> Your objective
Gather every line in the entries below that contains the word "RENCONTRE", treating uppercase and lowercase letters as different.

> Input
****

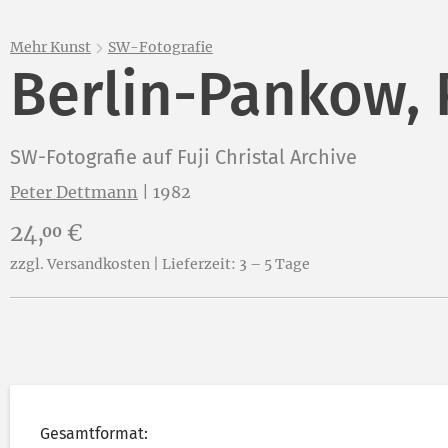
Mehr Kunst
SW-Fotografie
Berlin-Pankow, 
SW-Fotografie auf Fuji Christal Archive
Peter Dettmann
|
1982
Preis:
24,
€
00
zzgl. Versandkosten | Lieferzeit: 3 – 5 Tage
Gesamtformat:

****

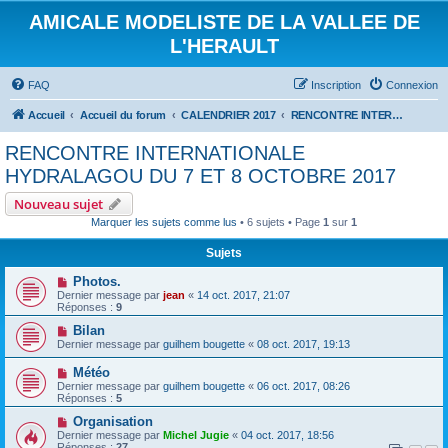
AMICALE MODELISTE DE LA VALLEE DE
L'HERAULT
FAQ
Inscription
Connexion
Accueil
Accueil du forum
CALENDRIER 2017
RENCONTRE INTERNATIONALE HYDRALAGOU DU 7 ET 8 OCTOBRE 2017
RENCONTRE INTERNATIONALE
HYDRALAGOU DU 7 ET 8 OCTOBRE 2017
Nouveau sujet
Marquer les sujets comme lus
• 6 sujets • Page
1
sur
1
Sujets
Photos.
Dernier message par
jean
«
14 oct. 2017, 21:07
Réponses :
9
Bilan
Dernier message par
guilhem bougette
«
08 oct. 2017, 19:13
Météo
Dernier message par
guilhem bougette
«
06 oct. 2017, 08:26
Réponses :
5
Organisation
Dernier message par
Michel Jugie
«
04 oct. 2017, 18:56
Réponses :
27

****

> Response
RENCONTRE INTERNATIONALE HYDRALAGOU DU 7 ET 8 OCTOBRE 2017
RENCONTRE INTERNATIONALE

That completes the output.